## Görev Maddesi
IŞİD hakkındaki metinde "Şimdi IŞİD bir" ifadesiyle başlayıp "Vehhabiliğe geçmeye zorluyor." ifadesiyle biten kısmı hiçbir değişiklik yapmadan tekrar yazınız.

1.IŞİD’ın yöntemleri birebir Taliban yöntemi
IŞİD, Suriye ve Irak kaosundan ortaya çıktı. Kısa sürede umulmadık bir etkinlik kazanan örgütün yükselişini kolay kolay izah etmek mümkün değil.
IŞİD’in Suriye ve Irak’ta yaygınlaşmasıyla Taliban’ın Afganistan ve Pakistan’da yaygınlaşma şekli arasında birebir aynilikler var. Her iki coğrafyada da önce istikrarsız eylemce grupların yaygınlaşması daha sonra da bir örgüt vasıtasıyla süpürme harekatı söz konusu.
Şimdi IŞİD bir merkez adına süpürme harekatı yapıyor.
2.IŞİD’in katliamları
IŞİD sadece abartılı zaferleriyle değil, katliamlarıyla da gündemden düşmüyor. Örgüt kendi inancı dışında olan herkesi küfürle itham ediyor ve ayrı inançtaki herkesi İslam adı altında Vehhabiliğe geçmeye zorluyor.

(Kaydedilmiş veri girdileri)
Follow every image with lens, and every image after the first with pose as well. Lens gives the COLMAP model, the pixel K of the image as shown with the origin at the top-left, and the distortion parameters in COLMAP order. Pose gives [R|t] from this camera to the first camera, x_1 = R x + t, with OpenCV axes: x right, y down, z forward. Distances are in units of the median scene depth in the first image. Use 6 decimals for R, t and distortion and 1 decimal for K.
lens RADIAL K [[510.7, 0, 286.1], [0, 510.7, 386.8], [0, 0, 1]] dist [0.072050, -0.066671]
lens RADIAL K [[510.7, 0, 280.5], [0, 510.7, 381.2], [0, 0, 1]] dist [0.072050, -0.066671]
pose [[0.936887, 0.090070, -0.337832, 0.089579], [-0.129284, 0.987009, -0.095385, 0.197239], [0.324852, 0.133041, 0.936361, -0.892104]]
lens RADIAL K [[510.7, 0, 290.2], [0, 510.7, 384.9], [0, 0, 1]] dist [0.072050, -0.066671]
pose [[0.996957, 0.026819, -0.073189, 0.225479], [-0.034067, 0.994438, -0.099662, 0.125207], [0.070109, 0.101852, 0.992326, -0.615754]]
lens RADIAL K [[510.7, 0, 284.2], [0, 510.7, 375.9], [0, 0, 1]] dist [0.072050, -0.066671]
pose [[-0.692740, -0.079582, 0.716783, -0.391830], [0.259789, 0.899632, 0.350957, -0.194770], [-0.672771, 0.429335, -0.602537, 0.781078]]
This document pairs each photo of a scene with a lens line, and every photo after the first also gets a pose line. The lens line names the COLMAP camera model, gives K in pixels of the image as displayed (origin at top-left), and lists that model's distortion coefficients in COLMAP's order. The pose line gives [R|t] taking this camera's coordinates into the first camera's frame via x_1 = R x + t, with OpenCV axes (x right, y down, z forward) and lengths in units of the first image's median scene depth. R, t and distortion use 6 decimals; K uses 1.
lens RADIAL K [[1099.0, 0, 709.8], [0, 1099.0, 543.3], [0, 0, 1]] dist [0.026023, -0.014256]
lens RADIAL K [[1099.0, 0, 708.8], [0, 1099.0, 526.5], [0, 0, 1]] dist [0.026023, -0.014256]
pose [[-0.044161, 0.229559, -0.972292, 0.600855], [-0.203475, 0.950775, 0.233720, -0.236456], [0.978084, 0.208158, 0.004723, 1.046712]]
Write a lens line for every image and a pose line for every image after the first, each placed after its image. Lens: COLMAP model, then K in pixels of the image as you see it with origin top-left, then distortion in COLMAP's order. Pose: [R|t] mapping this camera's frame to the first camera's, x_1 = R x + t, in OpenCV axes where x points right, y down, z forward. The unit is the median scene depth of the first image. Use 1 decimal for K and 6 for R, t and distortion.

## Yanıt
Şimdi IŞİD bir merkez adına süpürme harekatı yapıyor.
2.IŞİD’in katliamları
IŞİD sadece abartılı zaferleriyle değil, katliamlarıyla da gündemden düşmüyor. Örgüt kendi inancı dışında olan herkesi küfürle itham ediyor ve ayrı inançtaki herkesi İslam adı altında Vehhabiliğe geçmeye zorluyor.